[Extracted data — start]

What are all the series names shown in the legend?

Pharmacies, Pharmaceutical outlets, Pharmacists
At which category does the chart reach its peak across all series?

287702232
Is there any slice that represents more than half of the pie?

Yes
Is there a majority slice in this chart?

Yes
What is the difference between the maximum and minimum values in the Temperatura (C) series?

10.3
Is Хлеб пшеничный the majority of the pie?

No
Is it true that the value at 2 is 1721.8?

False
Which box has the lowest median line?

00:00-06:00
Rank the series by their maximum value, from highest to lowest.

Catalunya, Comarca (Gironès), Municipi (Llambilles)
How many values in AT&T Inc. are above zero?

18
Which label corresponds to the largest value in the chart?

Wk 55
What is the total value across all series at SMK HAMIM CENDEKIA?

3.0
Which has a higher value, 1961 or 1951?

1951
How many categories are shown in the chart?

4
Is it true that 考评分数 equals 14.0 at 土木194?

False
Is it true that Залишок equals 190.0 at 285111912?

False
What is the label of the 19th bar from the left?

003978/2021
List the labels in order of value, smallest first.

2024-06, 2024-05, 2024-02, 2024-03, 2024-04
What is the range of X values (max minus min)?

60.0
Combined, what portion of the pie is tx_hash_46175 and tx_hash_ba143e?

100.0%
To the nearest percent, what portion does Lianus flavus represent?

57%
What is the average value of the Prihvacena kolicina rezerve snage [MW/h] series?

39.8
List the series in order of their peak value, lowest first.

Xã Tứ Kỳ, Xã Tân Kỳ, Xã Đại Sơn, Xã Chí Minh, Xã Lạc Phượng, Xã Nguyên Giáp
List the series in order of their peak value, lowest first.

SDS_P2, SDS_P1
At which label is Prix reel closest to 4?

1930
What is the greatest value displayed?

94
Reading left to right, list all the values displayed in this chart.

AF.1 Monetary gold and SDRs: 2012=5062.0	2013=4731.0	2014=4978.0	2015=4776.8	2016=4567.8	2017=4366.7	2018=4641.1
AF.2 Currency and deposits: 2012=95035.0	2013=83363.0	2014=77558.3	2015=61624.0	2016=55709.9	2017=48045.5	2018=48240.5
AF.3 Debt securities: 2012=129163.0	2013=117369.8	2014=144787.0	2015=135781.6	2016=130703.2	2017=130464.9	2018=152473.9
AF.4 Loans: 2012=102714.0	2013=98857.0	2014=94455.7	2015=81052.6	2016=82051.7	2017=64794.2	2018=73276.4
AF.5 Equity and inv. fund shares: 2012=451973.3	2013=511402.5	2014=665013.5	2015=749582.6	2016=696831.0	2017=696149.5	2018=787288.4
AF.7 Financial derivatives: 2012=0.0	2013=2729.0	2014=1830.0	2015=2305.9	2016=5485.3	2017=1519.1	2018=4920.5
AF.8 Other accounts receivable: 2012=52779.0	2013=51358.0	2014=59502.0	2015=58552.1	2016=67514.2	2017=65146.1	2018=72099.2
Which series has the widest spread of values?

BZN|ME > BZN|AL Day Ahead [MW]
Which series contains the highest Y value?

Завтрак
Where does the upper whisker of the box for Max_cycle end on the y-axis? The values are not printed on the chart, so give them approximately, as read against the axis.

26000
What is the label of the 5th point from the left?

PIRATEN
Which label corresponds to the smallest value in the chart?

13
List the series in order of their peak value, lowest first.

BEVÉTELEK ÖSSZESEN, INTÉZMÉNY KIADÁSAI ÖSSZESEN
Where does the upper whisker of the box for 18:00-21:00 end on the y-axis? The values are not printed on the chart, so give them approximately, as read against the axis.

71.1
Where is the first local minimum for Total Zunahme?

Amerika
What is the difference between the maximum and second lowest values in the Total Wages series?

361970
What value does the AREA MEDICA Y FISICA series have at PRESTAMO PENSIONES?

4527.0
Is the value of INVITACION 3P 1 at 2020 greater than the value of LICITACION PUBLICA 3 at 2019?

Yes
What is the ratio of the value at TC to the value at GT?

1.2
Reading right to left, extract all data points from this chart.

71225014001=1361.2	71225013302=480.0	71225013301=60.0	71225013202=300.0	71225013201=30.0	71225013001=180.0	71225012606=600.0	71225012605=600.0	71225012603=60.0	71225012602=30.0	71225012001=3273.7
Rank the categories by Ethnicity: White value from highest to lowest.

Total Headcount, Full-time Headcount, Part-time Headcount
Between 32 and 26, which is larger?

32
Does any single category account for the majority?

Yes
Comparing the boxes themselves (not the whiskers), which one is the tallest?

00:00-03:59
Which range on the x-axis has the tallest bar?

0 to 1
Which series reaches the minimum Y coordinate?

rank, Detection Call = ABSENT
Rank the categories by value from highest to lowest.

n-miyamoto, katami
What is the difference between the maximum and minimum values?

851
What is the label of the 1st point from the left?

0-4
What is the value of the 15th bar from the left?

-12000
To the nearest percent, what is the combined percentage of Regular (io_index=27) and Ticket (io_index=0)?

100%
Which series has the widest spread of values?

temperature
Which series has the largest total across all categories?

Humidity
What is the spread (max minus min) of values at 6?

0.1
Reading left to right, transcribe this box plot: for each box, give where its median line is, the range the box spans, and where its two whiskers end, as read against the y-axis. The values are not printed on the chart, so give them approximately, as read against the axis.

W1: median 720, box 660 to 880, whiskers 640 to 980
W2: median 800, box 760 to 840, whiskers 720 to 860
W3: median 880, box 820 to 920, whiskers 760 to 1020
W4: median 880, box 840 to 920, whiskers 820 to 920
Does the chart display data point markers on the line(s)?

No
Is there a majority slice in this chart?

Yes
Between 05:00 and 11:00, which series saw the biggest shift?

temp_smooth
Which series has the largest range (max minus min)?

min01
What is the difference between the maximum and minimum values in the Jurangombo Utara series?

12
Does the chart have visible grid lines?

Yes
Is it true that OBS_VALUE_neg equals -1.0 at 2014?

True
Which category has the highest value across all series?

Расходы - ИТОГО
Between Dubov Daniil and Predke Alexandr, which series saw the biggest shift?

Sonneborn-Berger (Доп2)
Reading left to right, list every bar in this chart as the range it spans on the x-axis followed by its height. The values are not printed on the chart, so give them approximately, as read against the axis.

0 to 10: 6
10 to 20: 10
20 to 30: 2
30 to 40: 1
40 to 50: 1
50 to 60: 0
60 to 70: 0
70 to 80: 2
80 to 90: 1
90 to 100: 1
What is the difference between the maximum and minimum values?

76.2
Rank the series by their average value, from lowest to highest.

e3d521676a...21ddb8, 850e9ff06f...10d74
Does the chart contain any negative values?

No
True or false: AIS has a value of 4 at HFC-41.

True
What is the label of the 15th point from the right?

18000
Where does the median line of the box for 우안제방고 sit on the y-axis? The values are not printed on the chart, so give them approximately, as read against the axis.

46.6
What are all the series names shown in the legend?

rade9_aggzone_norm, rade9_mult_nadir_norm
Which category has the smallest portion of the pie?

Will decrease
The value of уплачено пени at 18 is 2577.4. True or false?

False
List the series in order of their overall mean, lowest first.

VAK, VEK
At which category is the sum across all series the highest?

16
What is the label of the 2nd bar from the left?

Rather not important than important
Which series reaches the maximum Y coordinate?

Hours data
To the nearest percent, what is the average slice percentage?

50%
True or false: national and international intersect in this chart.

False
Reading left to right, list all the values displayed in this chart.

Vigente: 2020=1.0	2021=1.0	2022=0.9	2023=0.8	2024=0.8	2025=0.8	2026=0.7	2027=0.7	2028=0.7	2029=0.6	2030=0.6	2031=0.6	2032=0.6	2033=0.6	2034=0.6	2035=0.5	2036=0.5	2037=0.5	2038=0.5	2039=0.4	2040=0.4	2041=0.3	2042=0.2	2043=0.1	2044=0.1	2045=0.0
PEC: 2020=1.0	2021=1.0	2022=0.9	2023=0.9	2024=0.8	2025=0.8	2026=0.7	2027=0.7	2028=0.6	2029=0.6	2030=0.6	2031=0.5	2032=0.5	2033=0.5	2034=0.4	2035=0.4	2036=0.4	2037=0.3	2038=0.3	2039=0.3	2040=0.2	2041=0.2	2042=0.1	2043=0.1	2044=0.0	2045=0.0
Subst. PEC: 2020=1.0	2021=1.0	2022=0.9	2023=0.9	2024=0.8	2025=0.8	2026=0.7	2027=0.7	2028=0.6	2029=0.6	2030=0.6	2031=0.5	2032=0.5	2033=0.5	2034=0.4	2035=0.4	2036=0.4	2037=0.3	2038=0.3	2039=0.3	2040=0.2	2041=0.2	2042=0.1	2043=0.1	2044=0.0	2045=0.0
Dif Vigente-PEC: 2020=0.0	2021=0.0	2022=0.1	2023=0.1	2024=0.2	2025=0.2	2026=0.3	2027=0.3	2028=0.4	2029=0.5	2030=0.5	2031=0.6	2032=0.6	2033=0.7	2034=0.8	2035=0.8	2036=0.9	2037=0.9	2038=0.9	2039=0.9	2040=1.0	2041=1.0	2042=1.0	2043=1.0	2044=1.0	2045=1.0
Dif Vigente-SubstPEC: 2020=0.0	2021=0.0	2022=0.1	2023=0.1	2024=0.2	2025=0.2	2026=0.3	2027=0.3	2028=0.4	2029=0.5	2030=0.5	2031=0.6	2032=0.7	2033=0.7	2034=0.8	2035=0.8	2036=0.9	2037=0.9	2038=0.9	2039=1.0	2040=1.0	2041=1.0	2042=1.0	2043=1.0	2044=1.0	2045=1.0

[Extracted data — finish]

*Problem to solve*. Reproduce the data above word for word, starting from its first line and ending with the line that contains "Rank the series by their maximum", including that line.

*Task response*.
What are all the series names shown in the legend?

Pharmacies, Pharmaceutical outlets, Pharmacists
At which category does the chart reach its peak across all series?

287702232
Is there any slice that represents more than half of the pie?

Yes
Is there a majority slice in this chart?

Yes
What is the difference between the maximum and minimum values in the Temperatura (C) series?

10.3
Is Хлеб пшеничный the majority of the pie?

No
Is it true that the value at 2 is 1721.8?

False
Which box has the lowest median line?

00:00-06:00
Rank the series by their maximum value, from highest to lowest.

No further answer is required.